Parameter	Recommended	Effect
Chunk size	400-600 tokens	Smaller = more precise retrieval, larger = more context
Chunk overlap	50-100 tokens	Prevents cutting mid-sentence
Split by	Paragraphs/sections	Preserves semantic coherence

Retrieval Parameters

Top-K: Retrieve the top 3-5 most similar chunks (more ≠ better — too many adds noise).
Similarity threshold: Filter out chunks below a minimum relevance score.
Re-ranking: Use a second model to re-rank retrieved chunks by relevance.

Troubleshooting

AI Ignores Document Content

Cause: Chunks are too large or the question doesn’t match embedded content well.

Fix: Reduce chunk size to 300-400 tokens. Rephrase your question to use terms from the document.

Hallucinated Answers

Cause: The LLM fills in gaps when the retrieved context is insufficient.

Fix: Add a system prompt: “Only answer based on the provided context. If the context doesn’t contain the answer, say ‘I don’t have enough information.’”

Embedding Generation Is Slow

Fix: Use nomic-embed-text (fastest).
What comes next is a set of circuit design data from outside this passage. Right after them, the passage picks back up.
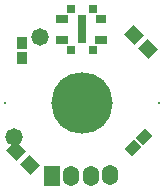
<source format=gts>
%FSTAX23Y23*%
%MOIN*%
%SFA1B1*%

%IPPOS*%
%AMD27*
4,1,4,-0.001400,0.034600,-0.034600,0.001400,0.001400,-0.034600,0.034600,-0.001400,-0.001400,0.034600,0.0*
%
%AMD29*
4,1,4,0.027900,0.002500,0.002500,0.027900,-0.027900,-0.002500,-0.002500,-0.027900,0.027900,0.002500,0.0*
%
%ADD23R,0.028000X0.028000*%
%ADD24R,0.036000X0.028000*%
%ADD25R,0.039000X0.028000*%
%ADD26R,0.028000X0.093000*%
G04~CAMADD=27~9~0.0~0.0~470.0~510.0~0.0~0.0~0~0.0~0.0~0.0~0.0~0~0.0~0.0~0.0~0.0~0~0.0~0.0~0.0~45.0~692.0~691.0*
%ADD27D27*%
%ADD28R,0.036000X0.043000*%
G04~CAMADD=29~9~0.0~0.0~360.0~430.0~0.0~0.0~0~0.0~0.0~0.0~0.0~0~0.0~0.0~0.0~0.0~0~0.0~0.0~0.0~315.0~558.0~557.0*
%ADD29D29*%
%ADD30O,0.055000X0.067000*%
%ADD31R,0.055000X0.067000*%
%ADD32C,0.205000*%
%ADD33R,0.008000X0.008000*%
%ADD34C,0.058000*%
%LNencoder_pcb-1*%
%LPD*%
G54D23*
X00037Y00314D03*
Y00175D03*
X-00037D03*
Y00314D03*
G54D24*
X00065Y0028D03*
G54D25*
X00065Y0021D03*
X-00066D03*
Y0028D03*
G54D26*
X0Y00245D03*
G54D27*
X-0022Y-0016D03*
X-00173Y-00207D03*
X0022Y0018D03*
X00173Y00227D03*
G54D28*
X-002Y00149D03*
Y002D03*
G54D29*
X00169Y-00151D03*
X00206Y-00114D03*
G54D30*
X-00035Y-00245D03*
X00095Y-0024D03*
X0003Y-00245D03*
G54D31*
X-001Y-00245D03*
G54D32*
X0Y0D03*
G54D33*
X-00256Y0D03*
X00256D03*
G54D34*
X-00225Y-00115D03*
X-0014Y0022D03*
M02*
</source>
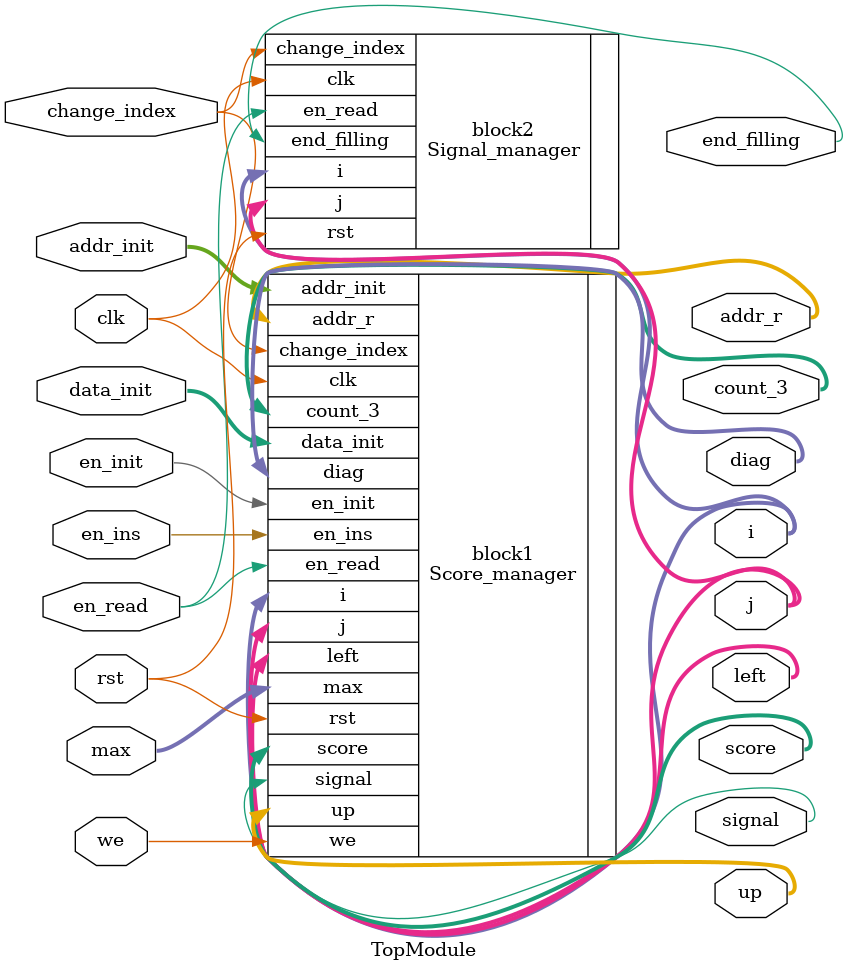
<source format=v>
`include "/c:.../Score_manager.v"

module TopModule #(
    parameter N = 128,
    parameter BitAddr = $clog2(N+1),
    parameter addr_lenght = $clog2(((N+1)*(N+1))-1)
) (
    input wire clk, rst,
    input wire en_ins, en_init, en_read, we,
    input wire [BitAddr:0] addr_init,
    input wire [8:0] max, data_init,
    input wire change_index,      
    output wire [1:0] count_3,
    output wire [addr_lenght:0] addr_r,
    output wire [8:0] diag, up, left, score,
    output wire signal,
    output wire [BitAddr:0] i, j,
    output wire end_filling
);
    
    Score_manager # (
        .N(N)
    ) block1 (
        .clk(clk),
        .rst(rst),
        .en_ins(en_ins),
        .en_init(en_init),
        .en_read(en_read),
        .we(we),
        .i(i),
        .j(j),
        .addr_init(addr_init),
        .max(max),
        .data_init(data_init),
        .count_3(count_3),
        .addr_r(addr_r),
        .diag(diag),
        .up(up),
        .left(left),
        .score(score),
        .signal(signal),
        .change_index(change_index)
    );
    
    Signal_manager # (
        .N(N)
    ) block2 (
        .clk(clk),
        .rst(rst),
        .en_read(en_read),
        .change_index(change_index),
        .i(i),
        .j(j),
        .end_filling(end_filling)
    );
    
    //end
endmodule
</source>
On GPU, embedding is 10-50x faster. For large document sets, batch the embedding process.

Summary

RAG with Ollama lets you build a private, free AI assistant that actually knows your documents. Use Open WebUI for instant no-code RAG, or build a custom LangChain pipeline for full control. All processing stays local — your data never leaves your machine.